TASK BRIEF
Report back every line from the entries below in which the word "wurde" occurs.

INPUT DATA
= Beginning of Section =
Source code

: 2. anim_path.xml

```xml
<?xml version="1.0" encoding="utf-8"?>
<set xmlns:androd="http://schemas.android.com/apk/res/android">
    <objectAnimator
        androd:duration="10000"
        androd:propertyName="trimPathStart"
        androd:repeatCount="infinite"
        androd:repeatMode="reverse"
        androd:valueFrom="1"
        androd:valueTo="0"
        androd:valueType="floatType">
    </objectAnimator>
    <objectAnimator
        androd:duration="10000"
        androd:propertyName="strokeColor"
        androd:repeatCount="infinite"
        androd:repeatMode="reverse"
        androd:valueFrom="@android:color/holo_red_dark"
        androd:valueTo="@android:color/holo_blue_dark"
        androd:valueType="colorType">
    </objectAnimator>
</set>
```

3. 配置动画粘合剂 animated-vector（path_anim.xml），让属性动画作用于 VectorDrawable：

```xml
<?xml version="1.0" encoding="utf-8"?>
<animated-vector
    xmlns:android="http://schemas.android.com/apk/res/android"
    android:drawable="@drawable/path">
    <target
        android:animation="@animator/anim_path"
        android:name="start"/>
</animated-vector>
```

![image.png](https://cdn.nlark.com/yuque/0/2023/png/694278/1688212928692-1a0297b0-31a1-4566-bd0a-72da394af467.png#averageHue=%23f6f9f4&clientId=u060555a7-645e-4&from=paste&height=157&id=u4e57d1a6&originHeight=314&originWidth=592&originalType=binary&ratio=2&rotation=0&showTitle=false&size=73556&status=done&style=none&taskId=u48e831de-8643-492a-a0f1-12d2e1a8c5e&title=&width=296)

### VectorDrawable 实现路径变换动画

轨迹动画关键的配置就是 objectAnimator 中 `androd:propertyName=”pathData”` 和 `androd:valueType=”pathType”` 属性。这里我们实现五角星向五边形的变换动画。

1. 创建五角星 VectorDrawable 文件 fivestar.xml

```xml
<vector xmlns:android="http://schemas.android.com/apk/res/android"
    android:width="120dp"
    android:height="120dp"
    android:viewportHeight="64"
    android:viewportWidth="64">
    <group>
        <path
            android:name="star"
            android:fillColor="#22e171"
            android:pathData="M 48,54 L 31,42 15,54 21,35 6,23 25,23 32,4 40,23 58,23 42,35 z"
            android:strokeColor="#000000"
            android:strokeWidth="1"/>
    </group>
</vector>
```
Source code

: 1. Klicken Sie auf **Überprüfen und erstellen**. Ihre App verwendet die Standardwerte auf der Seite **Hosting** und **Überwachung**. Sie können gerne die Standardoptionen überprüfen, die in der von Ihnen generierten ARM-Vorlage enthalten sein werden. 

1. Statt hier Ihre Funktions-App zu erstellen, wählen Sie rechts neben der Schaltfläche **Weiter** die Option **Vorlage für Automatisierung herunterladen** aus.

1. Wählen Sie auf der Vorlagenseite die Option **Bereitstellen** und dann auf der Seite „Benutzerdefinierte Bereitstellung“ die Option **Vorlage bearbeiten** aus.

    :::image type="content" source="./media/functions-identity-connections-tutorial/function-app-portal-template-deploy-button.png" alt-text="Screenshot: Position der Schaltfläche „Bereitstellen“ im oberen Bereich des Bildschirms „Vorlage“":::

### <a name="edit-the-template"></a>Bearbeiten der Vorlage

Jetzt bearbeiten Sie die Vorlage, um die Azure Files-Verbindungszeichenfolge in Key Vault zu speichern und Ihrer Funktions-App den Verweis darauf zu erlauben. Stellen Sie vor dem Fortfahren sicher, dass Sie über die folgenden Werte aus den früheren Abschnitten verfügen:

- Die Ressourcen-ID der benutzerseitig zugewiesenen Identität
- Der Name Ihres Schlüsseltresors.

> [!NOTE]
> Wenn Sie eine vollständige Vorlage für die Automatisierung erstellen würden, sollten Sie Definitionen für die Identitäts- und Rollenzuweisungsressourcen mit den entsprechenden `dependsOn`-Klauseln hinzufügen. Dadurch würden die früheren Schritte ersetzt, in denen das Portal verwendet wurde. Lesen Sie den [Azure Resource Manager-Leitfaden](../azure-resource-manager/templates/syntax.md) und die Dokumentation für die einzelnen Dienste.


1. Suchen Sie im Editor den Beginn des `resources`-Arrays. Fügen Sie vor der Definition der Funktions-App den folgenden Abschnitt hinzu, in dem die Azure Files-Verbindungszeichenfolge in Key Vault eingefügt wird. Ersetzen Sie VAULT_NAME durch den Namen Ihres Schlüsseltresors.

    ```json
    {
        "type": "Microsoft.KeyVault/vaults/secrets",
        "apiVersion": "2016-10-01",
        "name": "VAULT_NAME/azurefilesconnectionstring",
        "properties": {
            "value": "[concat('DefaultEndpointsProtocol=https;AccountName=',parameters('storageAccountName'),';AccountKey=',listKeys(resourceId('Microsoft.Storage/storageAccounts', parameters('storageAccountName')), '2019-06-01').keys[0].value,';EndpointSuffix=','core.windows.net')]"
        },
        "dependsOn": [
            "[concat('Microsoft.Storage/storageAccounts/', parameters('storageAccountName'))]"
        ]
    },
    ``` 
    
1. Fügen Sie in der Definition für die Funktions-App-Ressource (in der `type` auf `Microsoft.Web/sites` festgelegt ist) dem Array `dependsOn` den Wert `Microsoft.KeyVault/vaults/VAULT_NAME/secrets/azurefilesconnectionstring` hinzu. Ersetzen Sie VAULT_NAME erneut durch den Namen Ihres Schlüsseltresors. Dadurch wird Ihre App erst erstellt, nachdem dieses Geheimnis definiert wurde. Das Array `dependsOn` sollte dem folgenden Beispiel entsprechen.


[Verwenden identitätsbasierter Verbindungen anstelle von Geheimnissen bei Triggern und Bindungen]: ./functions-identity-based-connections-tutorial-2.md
= End of Section =
ANSWER BELOW
> Wenn Sie eine vollständige Vorlage für die Automatisierung erstellen würden, sollten Sie Definitionen für die Identitäts- und Rollenzuweisungsressourcen mit den entsprechenden `dependsOn`-Klauseln hinzufügen. Dadurch würden die früheren Schritte ersetzt, in denen das Portal verwendet wurde. Lesen Sie den [Azure Resource Manager-Leitfaden](../azure-resource-manager/templates/syntax.md) und die Dokumentation für die einzelnen Dienste.
1. Fügen Sie in der Definition für die Funktions-App-Ressource (in der `type` auf `Microsoft.Web/sites` festgelegt ist) dem Array `dependsOn` den Wert `Microsoft.KeyVault/vaults/VAULT_NAME/secrets/azurefilesconnectionstring` hinzu. Ersetzen Sie VAULT_NAME erneut durch den Namen Ihres Schlüsseltresors. Dadurch wird Ihre App erst erstellt, nachdem dieses Geheimnis definiert wurde. Das Array `dependsOn` sollte dem folgenden Beispiel entsprechen.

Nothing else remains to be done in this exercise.